Their latest API release refines their approach, giving developers access to a broader range of account activities, through which they can build more comprehensive bot experiences.
“The Account Activity API enables developers to receive the full set of activities related to an account in real time. Today, we’re releasing the enterprise version of the Account Activity API, which is designed for those who need data for a large number of accounts, multiple webhook URLs, reliability features such as retries, or managed support.”
And while developing bots is obviously a more advanced function, Twitter’s also providing new Direct Messaging tools, including nameable and editable welcome messages, and read receipts and typing indicators to help enhance bot interactions.
At the same time, Twitter’s also announced that they’ll be rolling back some of their Direct Message beta features, including support indicators, response hours, and the prominent message button on profiles.

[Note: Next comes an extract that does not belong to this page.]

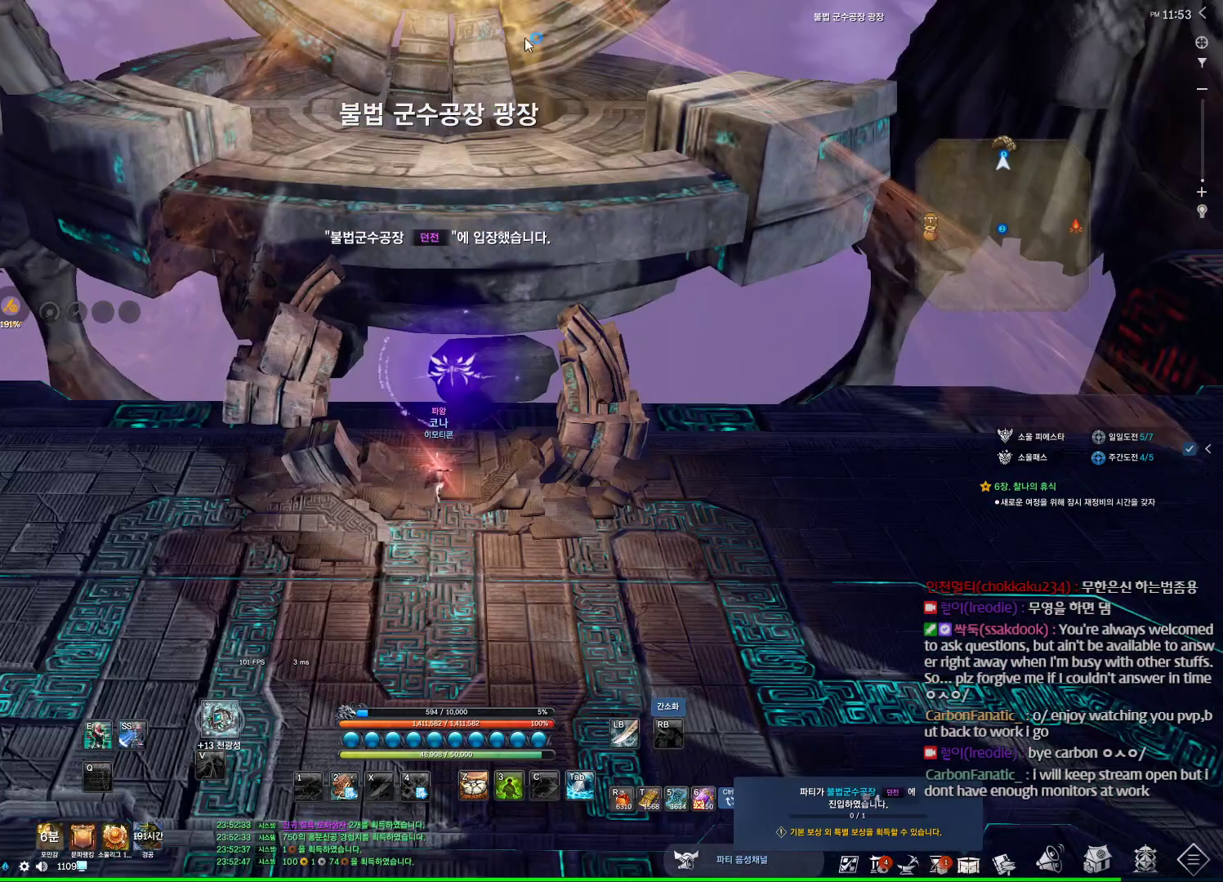
{"keys": [], "mouse": [], "events": [[33, "tab", "up"], [67, "alt", "up"]]}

These tools – which you’ve no doubt seen on profiles – will no longer be shown in the Twitter app after January 2018.
As noted, the announcement is aimed at more advanced Twitter usage, and the changes will have varying impact on your strategy – though the removal of the existing customer support display tools will be an obvious shift.
And while Twitter may not be known as the place for bots and automated interaction, the platform is a key facilitator for social customer service, and their options on this front should not be ignored.
Setting up a bot is not as easy as creating a profile, and may not currently be a DIY option, particularly for smaller operators, but the addition of new tools to facilitate such capacity will provide more options on this front. And as bots become more prevalent, that could enable greater opportunities.